Above: Michelle Fleet in Paul Taylor's PIAZZOLLA CALDERA; photo by the late Tom Caravaglia
Tuesday March 24th, 2015 - The tonight's programme, my final opportunity to see the Paul Taylor Dance Company during their current Lincoln Center stint, featured two works I'd seen earlier in the season: SUNSET and EVENTIDE, plus the darkly alluring PIAZZOLLA CALDERA.
SUNSET, with its off-duty soldiers and a quartet of white-clad girls, is set to music by Edward Elgar with a nostalgic feeling and to a central section where only the sounds of loons crying is heard. There are playful passages - Aileen Roehl gets tossed daringly from man to man - but the overall atmosphere is pensive, with fleeting possibilities of romance. The men march off to duty, leaving the girls downcast.
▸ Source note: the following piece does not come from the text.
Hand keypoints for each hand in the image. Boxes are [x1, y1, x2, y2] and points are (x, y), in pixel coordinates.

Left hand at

In a high-lighted role, Eran Bugge was superb; she is left at the end clutching a red beret which one of the soldiers has dropped.
Above, from EVENTIDE: James Samson, Laura Halzack, Francisco Graciano, and Heather McGinley in a Paul B Goode photo.
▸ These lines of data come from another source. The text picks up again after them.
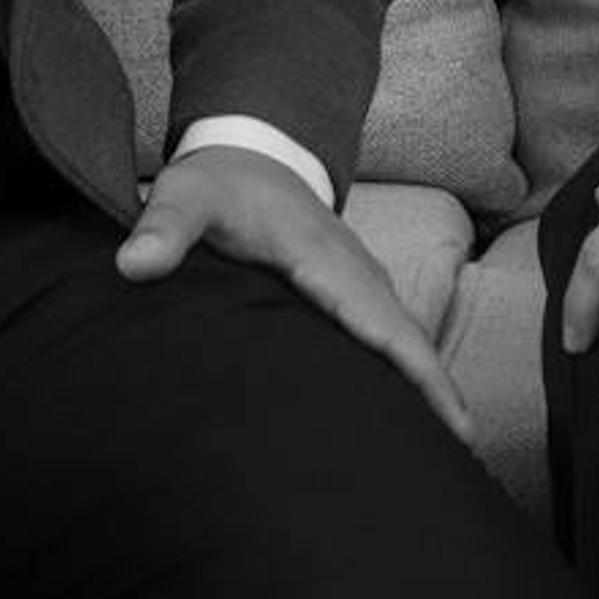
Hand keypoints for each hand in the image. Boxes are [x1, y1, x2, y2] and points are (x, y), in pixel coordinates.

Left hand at [119, 145, 476, 445]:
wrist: (247, 151)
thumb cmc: (216, 183)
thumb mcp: (185, 195)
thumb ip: (162, 228)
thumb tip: (133, 267)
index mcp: (317, 252)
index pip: (369, 312)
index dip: (404, 359)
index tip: (435, 403)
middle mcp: (351, 266)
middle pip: (404, 331)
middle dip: (436, 384)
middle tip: (464, 448)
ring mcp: (358, 277)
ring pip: (405, 334)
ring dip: (430, 381)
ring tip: (454, 445)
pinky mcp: (354, 289)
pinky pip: (393, 331)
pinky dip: (413, 367)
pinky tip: (419, 411)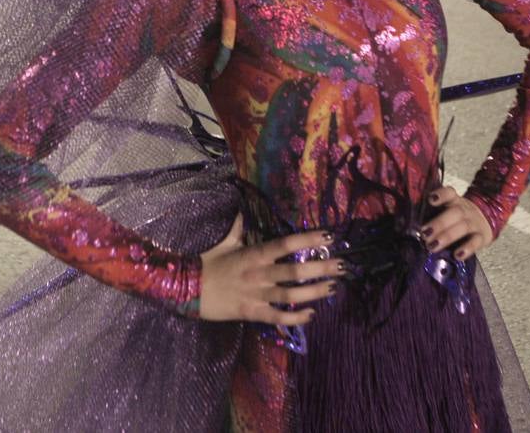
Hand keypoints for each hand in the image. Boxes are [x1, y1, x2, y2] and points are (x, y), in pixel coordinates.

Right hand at [198, 216, 345, 324]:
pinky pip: (278, 317)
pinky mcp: (252, 313)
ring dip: (314, 292)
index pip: (286, 244)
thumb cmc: (208, 263)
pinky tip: (311, 315)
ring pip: (291, 295)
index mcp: (254, 254)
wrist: (187, 289)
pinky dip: (296, 318)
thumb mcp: (225, 243)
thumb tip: (242, 212)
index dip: (308, 240)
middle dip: (321, 268)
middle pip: (296, 271)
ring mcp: (257, 295)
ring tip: (332, 288)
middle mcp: (259, 273)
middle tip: (342, 266)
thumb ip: (238, 228)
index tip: (328, 237)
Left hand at [423, 186, 494, 260]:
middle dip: (439, 223)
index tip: (431, 200)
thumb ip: (433, 215)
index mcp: (455, 201)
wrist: (485, 219)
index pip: (450, 193)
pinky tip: (457, 255)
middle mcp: (465, 210)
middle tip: (425, 234)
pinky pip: (476, 242)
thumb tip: (410, 226)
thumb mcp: (448, 210)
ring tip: (433, 246)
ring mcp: (475, 223)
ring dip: (447, 237)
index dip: (441, 195)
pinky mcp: (482, 237)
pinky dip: (467, 249)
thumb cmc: (457, 218)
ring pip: (463, 227)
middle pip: (455, 213)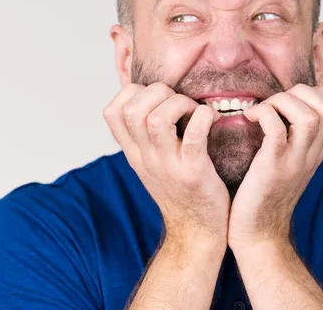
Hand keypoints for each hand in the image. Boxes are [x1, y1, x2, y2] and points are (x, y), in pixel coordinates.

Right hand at [103, 82, 229, 249]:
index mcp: (134, 153)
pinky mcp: (194, 173)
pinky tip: (211, 118)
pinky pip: (195, 136)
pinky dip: (204, 117)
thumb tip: (144, 95)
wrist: (195, 231)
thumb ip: (143, 134)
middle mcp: (145, 158)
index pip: (111, 113)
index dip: (130, 92)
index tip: (154, 96)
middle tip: (179, 101)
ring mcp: (168, 166)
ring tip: (194, 110)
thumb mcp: (149, 162)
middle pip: (133, 109)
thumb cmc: (179, 190)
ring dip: (180, 103)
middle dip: (158, 91)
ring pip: (158, 119)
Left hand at [227, 84, 322, 249]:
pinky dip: (264, 115)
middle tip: (275, 103)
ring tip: (263, 110)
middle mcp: (311, 155)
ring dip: (282, 102)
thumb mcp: (291, 162)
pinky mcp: (272, 167)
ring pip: (309, 117)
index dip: (319, 94)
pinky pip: (276, 131)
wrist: (257, 233)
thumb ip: (296, 138)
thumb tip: (286, 107)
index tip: (291, 100)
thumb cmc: (265, 193)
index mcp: (317, 151)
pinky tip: (249, 118)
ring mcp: (294, 161)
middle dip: (301, 92)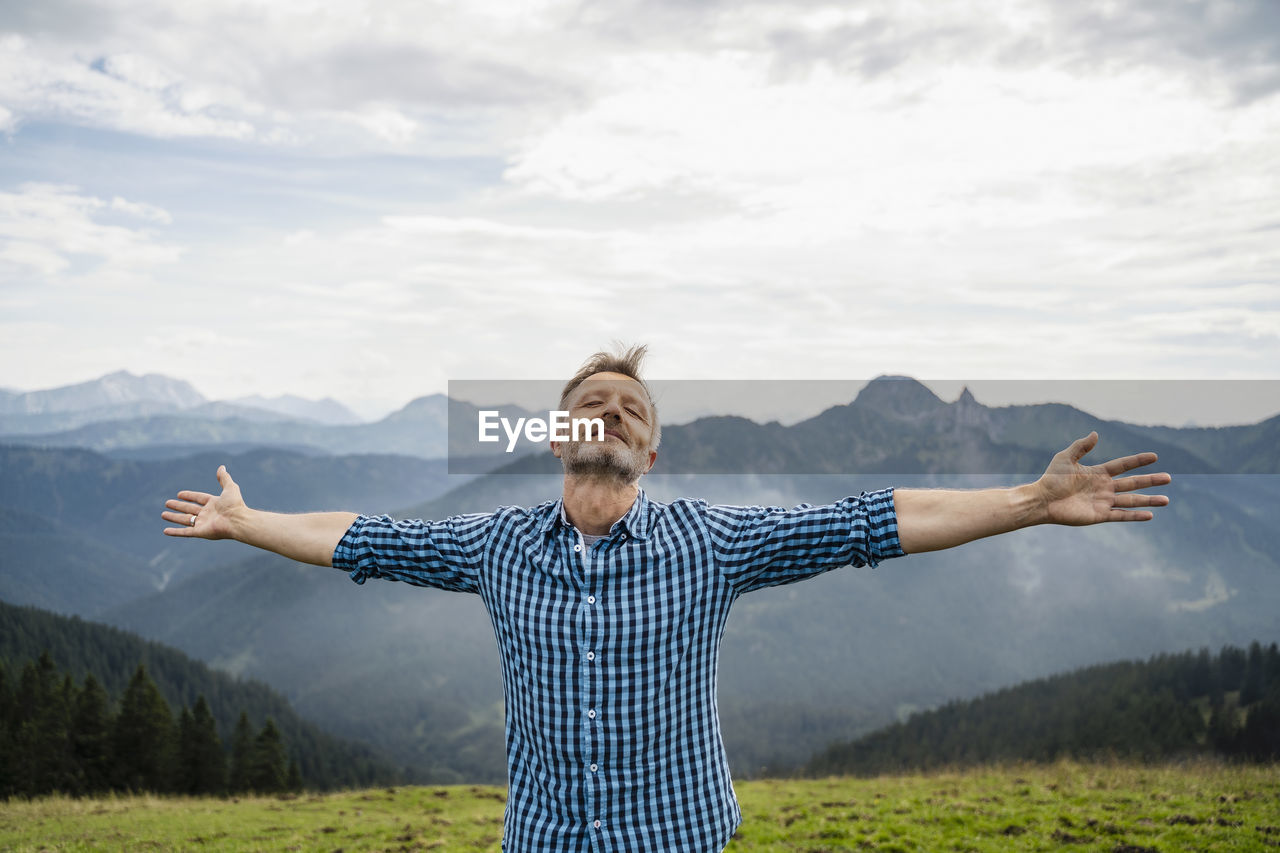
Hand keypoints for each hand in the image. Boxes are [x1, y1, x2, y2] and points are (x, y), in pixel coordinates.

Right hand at [162, 465, 244, 539]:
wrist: (238, 520)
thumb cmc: (235, 505)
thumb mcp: (230, 488)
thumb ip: (224, 478)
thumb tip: (222, 467)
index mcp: (214, 504)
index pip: (199, 498)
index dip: (189, 496)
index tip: (179, 494)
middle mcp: (208, 514)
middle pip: (189, 509)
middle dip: (178, 506)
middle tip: (167, 503)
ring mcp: (203, 524)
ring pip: (185, 520)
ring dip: (174, 517)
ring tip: (163, 514)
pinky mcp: (199, 532)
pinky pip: (184, 532)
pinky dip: (174, 532)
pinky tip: (165, 531)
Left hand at [1036, 432, 1170, 524]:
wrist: (1042, 500)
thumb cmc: (1051, 479)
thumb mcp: (1066, 458)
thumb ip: (1081, 446)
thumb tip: (1096, 433)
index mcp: (1098, 473)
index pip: (1123, 465)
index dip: (1138, 461)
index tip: (1154, 456)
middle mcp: (1104, 488)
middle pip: (1132, 483)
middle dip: (1150, 481)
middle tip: (1169, 478)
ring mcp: (1103, 502)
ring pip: (1131, 501)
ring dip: (1148, 500)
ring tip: (1166, 500)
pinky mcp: (1099, 515)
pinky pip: (1121, 515)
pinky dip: (1135, 516)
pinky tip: (1150, 515)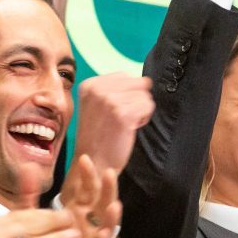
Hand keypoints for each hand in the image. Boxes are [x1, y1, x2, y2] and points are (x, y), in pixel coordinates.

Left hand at [14, 155, 117, 237]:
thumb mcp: (31, 220)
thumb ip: (30, 195)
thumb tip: (27, 165)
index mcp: (75, 215)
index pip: (86, 191)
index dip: (88, 177)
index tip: (85, 159)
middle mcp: (86, 229)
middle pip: (101, 206)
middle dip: (107, 190)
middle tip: (108, 173)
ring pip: (106, 230)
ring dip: (111, 218)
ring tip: (114, 204)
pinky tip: (101, 235)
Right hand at [61, 73, 153, 197]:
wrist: (94, 161)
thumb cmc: (99, 135)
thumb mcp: (96, 104)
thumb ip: (112, 88)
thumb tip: (146, 80)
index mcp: (89, 84)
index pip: (124, 75)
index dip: (126, 93)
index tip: (114, 110)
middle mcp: (97, 89)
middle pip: (137, 83)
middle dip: (134, 100)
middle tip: (120, 118)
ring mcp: (109, 101)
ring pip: (144, 95)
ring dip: (139, 110)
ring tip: (125, 124)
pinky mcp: (123, 114)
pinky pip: (148, 106)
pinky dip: (144, 118)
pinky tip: (130, 128)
I really fell under the spell of EVENTIDE during this Taylor season. This romantic work, with its melodious Vaughan Williams score, was poetically danced tonight. A series of duets presents us with the opportunity to savor the expressive qualities of ten of the Company's distinctive artists while in ensemble passages the simple act of walking takes on a poignant resonance.
Above: the Taylor men in PIAZZOLLA CALDERA; photo by Paul B Goode
PIAZZOLLA CALDERA premiered in 1997, drawing Paul Taylor into the world of the tango. The tango grew out of many musical influences - Spanish, Italian, Indian, African and Jewish - and reached a height of artistic expression in the music of Astor Piazzolla. For his ballet, Paul Taylor avoided using any actual tango steps but was able magically to distill the essence of this exotic dance form. In a smoke-filled, dimly lit and disreputable bar, working-class men and women meet to dance and imbibe in a steamy after-hours atmosphere. They pose, provoke, titillate, and deny each other in a series of sexually fraught duets and trios.
Parisa Khobdeh showed a vivid mixture of tension and allure in a commanding performance; she drifted in and out of a pas de trois with Eran Bugge and Robert Kleinendorst, later seizing the stage for herself. In a sexy/drunken duet, Francisco Graciano and Michael Apuzzo seemed alternately on the verge of kissing or knifing each other, while the sizzling pairing of Michelle Fleet and Michael Trusnovec gave fresh meaning to the word "electrifying". PIAZZOLLA CALDERA was the perfect finale for an evening of great dance, and the crowd went wild at the end of the show.